Start of Source data

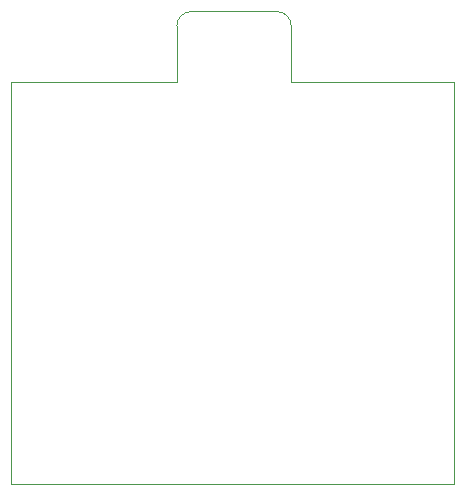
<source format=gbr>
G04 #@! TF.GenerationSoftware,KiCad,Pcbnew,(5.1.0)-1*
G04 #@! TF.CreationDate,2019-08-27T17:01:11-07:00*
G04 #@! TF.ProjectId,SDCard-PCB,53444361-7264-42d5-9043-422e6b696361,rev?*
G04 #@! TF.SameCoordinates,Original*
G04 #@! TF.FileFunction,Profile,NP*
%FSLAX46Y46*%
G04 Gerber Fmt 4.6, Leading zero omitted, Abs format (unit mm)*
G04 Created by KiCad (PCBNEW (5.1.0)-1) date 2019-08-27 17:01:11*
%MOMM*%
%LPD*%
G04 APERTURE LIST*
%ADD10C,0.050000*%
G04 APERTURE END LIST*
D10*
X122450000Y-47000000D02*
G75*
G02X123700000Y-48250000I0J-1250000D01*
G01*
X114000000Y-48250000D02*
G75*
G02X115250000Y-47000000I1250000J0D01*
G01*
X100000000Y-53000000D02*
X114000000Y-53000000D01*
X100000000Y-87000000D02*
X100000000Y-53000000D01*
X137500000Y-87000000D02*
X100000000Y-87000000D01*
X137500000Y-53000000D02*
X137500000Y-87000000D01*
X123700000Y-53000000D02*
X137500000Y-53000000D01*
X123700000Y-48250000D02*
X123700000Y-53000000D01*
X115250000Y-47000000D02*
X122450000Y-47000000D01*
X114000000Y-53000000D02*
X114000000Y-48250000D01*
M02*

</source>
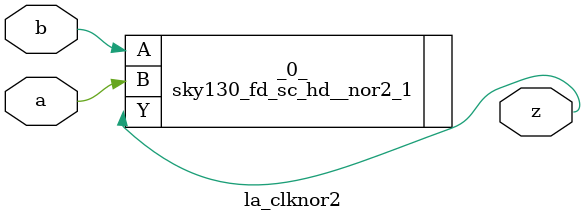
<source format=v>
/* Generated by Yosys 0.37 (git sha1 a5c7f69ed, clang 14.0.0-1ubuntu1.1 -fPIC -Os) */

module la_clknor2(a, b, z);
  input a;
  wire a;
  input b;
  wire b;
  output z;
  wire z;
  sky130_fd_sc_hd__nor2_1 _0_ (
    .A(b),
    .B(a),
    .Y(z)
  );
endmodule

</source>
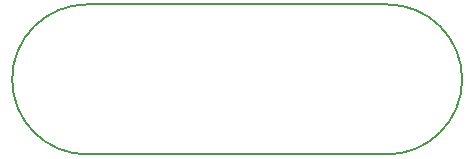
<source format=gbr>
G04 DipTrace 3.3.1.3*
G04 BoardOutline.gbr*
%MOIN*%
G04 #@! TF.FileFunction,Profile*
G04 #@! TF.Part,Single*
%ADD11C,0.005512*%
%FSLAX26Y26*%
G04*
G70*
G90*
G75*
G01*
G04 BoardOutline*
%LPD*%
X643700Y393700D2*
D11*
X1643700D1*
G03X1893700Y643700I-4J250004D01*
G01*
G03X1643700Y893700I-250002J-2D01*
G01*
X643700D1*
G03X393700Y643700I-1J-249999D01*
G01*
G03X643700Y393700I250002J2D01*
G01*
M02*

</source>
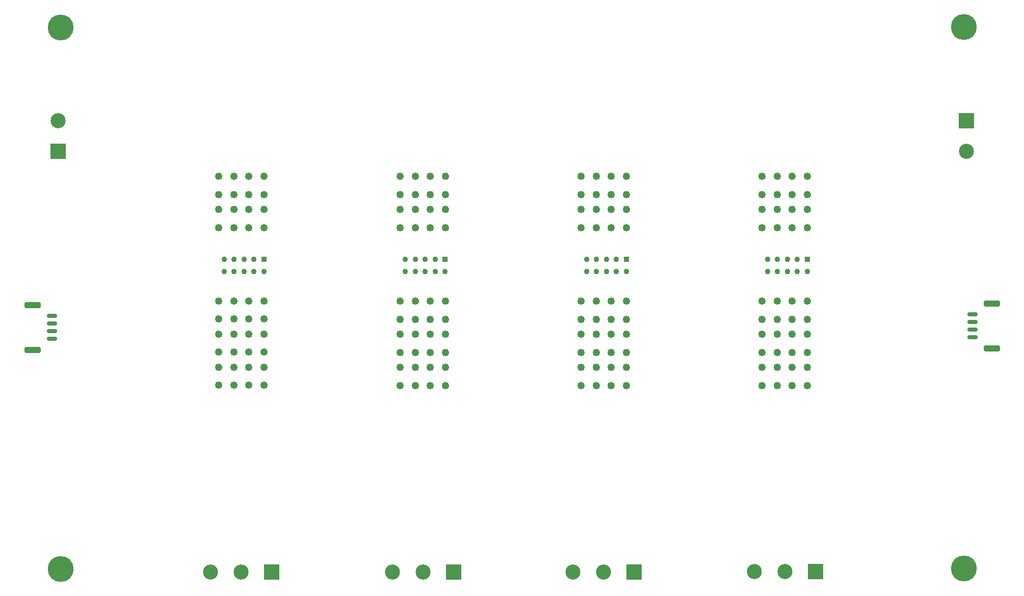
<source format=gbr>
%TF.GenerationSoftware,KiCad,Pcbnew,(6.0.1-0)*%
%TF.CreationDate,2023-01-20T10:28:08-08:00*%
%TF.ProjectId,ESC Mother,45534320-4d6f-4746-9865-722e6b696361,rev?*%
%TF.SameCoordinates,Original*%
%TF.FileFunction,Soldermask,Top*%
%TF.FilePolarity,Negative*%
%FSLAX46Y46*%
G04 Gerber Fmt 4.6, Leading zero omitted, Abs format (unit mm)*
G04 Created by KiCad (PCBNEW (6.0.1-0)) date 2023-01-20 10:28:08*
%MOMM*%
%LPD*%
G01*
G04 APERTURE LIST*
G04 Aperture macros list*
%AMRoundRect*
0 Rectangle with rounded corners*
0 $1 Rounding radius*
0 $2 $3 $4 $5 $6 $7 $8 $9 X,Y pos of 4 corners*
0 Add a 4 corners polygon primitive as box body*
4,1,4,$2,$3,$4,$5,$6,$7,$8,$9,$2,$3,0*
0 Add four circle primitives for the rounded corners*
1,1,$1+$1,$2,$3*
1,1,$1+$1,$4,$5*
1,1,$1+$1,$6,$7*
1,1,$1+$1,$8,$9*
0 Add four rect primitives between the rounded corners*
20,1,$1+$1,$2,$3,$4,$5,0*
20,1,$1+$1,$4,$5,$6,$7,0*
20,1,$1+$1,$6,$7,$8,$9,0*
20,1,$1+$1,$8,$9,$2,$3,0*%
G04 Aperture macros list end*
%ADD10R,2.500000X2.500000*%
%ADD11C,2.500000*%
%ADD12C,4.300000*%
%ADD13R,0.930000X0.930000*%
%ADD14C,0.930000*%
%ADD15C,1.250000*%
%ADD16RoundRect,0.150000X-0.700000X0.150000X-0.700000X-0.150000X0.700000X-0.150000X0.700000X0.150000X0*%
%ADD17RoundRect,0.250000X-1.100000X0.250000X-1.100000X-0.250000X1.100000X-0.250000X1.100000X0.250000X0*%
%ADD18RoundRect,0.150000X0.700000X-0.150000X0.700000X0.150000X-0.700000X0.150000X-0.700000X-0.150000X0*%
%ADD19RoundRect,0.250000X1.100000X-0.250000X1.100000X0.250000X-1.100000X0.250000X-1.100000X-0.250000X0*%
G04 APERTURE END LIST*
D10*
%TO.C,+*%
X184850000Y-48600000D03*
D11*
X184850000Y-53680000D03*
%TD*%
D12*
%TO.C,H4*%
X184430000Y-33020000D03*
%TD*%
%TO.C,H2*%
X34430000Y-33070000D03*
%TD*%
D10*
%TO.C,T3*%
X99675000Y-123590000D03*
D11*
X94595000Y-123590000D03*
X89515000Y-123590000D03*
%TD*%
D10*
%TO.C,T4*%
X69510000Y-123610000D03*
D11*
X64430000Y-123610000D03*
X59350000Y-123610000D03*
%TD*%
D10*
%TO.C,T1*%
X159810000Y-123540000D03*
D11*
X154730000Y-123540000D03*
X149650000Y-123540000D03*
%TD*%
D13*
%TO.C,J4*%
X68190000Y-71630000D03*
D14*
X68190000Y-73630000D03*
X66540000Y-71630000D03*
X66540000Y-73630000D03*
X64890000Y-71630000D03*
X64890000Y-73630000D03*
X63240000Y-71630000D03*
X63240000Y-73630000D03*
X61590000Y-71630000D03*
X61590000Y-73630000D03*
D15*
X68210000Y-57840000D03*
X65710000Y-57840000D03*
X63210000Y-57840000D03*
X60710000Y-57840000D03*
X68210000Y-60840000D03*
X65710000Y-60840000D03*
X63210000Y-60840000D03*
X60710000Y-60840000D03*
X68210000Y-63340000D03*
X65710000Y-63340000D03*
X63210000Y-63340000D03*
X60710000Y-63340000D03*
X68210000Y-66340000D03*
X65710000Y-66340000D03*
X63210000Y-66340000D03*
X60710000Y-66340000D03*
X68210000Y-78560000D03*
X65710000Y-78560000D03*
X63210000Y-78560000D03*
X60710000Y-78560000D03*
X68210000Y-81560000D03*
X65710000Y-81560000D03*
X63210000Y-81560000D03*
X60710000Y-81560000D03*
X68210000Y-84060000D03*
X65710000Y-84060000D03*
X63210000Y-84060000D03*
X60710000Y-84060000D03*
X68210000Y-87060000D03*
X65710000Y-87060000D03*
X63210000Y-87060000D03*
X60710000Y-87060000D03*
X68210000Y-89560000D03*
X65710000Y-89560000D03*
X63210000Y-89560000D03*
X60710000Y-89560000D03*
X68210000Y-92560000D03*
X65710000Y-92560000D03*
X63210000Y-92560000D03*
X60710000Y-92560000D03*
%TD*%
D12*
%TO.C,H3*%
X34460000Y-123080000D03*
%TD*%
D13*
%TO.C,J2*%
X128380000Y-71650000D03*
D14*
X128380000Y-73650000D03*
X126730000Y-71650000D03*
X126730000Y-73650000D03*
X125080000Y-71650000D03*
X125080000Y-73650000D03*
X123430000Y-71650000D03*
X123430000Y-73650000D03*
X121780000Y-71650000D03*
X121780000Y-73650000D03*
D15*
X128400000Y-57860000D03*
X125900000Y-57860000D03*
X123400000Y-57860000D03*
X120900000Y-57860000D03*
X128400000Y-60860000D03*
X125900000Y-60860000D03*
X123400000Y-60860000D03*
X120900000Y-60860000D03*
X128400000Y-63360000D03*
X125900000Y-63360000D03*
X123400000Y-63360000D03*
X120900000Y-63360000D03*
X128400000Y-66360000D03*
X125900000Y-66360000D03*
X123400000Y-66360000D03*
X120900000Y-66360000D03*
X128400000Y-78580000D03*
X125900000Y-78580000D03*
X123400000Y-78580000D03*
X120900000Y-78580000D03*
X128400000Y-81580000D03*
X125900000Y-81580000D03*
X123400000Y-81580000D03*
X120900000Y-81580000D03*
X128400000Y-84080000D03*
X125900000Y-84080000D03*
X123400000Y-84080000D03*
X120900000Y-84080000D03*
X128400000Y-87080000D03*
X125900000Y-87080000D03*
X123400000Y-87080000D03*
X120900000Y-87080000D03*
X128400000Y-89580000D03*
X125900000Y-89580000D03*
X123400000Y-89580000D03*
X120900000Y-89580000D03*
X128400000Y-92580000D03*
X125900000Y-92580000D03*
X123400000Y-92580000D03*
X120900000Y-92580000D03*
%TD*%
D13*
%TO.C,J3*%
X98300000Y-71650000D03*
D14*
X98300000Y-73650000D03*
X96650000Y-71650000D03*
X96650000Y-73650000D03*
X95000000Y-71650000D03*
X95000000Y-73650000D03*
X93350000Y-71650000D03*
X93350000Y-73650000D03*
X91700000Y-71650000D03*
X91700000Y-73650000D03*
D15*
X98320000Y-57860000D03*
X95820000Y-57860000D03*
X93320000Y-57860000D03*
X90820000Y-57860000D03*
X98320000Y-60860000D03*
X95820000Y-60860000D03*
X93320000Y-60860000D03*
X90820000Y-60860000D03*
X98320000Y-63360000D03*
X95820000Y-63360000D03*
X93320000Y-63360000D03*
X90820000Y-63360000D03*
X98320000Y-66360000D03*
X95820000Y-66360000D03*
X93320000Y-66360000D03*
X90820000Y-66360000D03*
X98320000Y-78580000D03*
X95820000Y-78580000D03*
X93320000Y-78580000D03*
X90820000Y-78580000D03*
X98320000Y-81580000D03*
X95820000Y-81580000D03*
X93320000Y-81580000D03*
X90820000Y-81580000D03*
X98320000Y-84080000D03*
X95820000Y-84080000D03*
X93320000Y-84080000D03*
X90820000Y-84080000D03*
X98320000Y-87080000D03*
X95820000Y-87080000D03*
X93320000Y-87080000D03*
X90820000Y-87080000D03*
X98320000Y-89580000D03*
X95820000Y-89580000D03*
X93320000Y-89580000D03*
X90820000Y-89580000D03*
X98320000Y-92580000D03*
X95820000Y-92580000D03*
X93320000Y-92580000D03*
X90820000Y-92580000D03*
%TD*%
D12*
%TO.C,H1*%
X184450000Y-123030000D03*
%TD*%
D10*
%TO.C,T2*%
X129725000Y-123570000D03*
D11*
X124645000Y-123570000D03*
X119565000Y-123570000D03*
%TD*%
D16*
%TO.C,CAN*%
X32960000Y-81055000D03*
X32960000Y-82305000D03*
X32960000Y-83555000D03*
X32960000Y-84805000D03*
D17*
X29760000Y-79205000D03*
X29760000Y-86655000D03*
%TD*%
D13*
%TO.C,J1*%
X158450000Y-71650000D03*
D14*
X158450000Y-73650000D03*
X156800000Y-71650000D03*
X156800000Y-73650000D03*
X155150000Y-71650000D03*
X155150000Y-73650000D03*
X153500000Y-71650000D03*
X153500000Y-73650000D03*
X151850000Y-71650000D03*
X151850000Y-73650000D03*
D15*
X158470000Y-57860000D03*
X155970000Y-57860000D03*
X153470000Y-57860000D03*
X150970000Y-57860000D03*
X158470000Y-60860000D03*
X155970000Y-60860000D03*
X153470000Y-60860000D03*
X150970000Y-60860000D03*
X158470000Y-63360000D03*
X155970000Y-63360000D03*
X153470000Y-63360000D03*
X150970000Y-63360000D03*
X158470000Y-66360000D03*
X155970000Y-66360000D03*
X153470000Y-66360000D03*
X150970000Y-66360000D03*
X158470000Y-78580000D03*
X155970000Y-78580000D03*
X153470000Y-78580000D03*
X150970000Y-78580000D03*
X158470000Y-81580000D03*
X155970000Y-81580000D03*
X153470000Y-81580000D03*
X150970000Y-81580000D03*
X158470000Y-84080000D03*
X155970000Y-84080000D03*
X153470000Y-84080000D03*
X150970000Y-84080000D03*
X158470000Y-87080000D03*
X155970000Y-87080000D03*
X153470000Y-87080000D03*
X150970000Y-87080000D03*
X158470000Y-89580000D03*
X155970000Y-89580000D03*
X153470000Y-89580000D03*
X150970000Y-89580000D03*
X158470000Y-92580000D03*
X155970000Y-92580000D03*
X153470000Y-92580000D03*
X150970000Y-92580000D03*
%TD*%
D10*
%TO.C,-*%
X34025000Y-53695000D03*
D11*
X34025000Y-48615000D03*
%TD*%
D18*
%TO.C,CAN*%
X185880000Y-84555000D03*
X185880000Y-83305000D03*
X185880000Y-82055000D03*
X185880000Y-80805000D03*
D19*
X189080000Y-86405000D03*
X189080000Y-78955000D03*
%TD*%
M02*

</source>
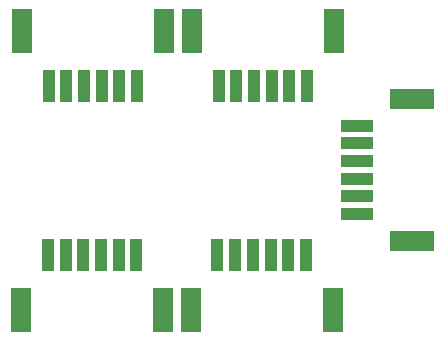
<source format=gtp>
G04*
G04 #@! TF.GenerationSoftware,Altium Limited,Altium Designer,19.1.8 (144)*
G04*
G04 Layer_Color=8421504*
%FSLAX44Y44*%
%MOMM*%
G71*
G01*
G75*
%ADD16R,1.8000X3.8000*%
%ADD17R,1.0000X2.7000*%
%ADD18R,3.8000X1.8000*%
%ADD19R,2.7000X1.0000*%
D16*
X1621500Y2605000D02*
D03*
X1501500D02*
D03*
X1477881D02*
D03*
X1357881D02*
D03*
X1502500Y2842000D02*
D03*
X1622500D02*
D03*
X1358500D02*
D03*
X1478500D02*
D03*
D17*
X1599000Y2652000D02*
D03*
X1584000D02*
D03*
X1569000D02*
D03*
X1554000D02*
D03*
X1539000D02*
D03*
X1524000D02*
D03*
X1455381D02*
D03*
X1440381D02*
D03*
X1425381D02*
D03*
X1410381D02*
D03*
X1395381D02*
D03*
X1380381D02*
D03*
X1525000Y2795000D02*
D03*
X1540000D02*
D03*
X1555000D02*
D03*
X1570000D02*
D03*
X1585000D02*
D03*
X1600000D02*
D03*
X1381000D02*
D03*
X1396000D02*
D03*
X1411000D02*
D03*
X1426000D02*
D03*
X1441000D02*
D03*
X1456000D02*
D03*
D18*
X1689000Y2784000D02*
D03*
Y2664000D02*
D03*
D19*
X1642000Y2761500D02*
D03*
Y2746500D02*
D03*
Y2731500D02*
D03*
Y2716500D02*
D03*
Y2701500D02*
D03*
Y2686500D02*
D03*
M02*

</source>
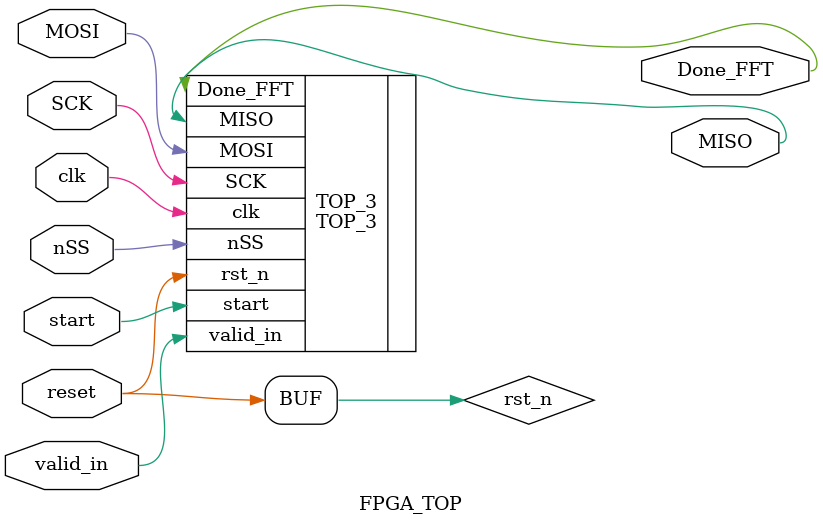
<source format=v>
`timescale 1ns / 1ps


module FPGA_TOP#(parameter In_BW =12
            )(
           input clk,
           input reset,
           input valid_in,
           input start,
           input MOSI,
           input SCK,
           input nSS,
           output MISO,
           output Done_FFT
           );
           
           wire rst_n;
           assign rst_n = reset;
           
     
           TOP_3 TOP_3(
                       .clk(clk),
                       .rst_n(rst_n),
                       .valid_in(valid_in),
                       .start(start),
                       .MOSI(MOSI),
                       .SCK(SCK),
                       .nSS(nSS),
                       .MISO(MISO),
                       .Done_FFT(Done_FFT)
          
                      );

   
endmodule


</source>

End of Source data

Exercise requirements: Working from the material above, restate word for word the lines between the line with "X98320000Y-60860000D03*" and the line with "X93320000Y-78580000D03*", both included, and only those.

Finished exercise:
X98320000Y-60860000D03*
X95820000Y-60860000D03*
X93320000Y-60860000D03*
X90820000Y-60860000D03*
X98320000Y-63360000D03*
X95820000Y-63360000D03*
X93320000Y-63360000D03*
X90820000Y-63360000D03*
X98320000Y-66360000D03*
X95820000Y-66360000D03*
X93320000Y-66360000D03*
X90820000Y-66360000D03*
X98320000Y-78580000D03*
X95820000Y-78580000D03*
X93320000Y-78580000D03*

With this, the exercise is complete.